You’d call it a perfect storm, were it not assisted by poor decisions in the past.
As the 20th anniversary of the devastating 1998 floods arrives, Wollongong City Council said it has spent more than $40 million since 1998 on flood mitigation works. And while it seems ridiculous to be talking about flooding during a drought, proper planning must think years out. But are we, and our council, doing enough?
Some land has been bought back, floodplain studies done, and importantly, debris control structures have been set up to stop some of the more vulnerable drains becoming blocked in a downpour.
But $40 million in 20 years is just $2 million a year – hardly top shelf stuff.
In 2014 Mayor Gordon Bradbery declared flooding and stormwater spending was “vastly inadequate” and flooding was “a huge problem we’ve got to somehow or other get out head around”.
That has not happened quickly, even while many homes and businesses in southern Wollongong are flooded every time there is a major storm – when they didn’t flood in 1998.
Too many flood studies and accompanying action plans are still incomplete.
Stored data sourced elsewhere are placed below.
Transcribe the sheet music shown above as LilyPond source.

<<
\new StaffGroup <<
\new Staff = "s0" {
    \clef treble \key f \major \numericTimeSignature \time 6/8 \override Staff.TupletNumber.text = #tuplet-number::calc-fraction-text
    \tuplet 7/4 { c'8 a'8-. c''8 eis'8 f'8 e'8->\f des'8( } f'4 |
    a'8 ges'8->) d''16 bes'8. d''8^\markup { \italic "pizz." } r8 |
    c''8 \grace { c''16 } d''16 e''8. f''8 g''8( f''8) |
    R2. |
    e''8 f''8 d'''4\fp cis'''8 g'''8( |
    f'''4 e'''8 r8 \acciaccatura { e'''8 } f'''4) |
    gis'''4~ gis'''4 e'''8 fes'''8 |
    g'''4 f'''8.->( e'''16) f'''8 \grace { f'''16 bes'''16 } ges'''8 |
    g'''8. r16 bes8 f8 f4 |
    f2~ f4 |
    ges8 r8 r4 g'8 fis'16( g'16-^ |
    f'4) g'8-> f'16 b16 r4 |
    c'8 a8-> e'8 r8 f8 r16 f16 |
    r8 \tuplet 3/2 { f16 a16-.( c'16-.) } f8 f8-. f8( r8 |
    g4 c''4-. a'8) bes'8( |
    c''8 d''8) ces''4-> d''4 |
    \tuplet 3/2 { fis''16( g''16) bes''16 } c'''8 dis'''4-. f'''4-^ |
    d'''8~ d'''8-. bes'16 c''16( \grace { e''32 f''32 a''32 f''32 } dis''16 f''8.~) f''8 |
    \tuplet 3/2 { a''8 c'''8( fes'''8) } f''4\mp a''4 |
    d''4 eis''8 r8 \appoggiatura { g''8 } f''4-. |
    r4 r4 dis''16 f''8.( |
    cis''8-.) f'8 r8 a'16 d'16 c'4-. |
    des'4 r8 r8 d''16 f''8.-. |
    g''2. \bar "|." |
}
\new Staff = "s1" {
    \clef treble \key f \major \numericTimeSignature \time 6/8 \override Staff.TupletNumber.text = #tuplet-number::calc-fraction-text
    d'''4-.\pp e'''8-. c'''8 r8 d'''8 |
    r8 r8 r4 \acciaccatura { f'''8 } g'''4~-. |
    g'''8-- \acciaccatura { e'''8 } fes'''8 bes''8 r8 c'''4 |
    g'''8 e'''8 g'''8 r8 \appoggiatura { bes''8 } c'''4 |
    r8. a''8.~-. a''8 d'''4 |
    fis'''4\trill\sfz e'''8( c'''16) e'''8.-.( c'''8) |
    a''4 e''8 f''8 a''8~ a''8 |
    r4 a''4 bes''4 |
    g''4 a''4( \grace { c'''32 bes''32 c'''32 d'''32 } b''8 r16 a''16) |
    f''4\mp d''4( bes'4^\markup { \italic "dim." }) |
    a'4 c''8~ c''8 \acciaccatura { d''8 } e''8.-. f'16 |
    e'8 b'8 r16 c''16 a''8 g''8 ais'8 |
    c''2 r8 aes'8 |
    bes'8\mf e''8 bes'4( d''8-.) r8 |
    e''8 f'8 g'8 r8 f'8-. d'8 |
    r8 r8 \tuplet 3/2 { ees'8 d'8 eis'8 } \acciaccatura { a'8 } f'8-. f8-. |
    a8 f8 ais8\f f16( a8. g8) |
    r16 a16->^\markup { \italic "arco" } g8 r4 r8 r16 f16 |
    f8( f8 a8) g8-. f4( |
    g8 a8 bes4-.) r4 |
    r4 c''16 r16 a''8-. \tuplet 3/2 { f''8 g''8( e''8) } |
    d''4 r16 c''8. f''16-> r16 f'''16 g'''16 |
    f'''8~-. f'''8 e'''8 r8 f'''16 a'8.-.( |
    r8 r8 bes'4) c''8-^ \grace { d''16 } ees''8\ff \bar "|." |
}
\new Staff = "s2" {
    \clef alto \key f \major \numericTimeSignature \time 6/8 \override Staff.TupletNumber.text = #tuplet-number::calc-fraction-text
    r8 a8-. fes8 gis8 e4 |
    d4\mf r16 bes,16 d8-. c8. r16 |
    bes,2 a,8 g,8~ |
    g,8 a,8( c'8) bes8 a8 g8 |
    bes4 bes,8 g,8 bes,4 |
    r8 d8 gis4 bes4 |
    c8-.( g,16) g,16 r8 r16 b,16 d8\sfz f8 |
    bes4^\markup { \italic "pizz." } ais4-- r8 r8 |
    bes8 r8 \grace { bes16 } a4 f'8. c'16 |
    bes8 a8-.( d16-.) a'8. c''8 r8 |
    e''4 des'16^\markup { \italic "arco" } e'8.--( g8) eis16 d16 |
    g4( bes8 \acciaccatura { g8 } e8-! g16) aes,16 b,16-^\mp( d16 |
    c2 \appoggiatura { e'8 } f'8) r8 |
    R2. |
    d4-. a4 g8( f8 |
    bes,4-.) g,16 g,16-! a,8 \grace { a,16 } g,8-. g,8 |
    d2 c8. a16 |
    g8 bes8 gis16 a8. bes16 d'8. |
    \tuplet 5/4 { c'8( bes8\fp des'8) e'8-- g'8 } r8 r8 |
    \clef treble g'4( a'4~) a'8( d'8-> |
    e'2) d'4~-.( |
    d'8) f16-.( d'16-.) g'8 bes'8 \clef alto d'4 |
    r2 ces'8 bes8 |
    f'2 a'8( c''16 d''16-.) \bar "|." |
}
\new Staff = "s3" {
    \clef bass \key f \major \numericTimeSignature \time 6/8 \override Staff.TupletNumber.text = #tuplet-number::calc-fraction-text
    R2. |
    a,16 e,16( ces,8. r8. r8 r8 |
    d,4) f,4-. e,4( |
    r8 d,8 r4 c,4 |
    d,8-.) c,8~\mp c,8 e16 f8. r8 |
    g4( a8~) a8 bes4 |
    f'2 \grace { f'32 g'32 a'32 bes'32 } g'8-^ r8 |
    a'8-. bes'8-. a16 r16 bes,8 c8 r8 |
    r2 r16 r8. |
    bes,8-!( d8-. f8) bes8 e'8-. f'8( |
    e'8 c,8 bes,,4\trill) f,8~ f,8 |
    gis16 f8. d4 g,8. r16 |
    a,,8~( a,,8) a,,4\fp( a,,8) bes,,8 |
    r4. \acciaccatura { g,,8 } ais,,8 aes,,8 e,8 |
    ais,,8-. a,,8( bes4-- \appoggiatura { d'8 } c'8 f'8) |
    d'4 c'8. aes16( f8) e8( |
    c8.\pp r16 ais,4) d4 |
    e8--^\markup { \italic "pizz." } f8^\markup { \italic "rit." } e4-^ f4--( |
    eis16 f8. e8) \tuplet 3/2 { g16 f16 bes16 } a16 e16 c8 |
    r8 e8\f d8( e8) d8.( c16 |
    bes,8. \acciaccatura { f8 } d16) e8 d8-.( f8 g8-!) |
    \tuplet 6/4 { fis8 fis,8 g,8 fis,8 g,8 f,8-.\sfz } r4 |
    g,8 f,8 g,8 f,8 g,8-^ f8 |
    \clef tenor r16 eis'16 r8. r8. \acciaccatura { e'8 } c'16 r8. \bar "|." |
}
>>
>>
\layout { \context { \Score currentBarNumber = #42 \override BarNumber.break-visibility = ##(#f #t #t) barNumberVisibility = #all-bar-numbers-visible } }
And because the council’s system for modelling flood risks was based on a faulty method of calculating drain blockage, the studies that were complete must all be done again, at ratepayer expense.
There has not been a massive injection or money or effort. Stormwater management is planned to receive roughly the same amount of funding from the council for each of the next three years. It doesn’t reek of an organisation tackling a “huge problem”.
We saw a nice debris control structure on Wednesday in Balgownie. It’s almost finished. It ought to be: it’s been 20 years.
Of course flooding can’t be prevented. But now we understand its power, shouldn’t we make this a bit more urgent?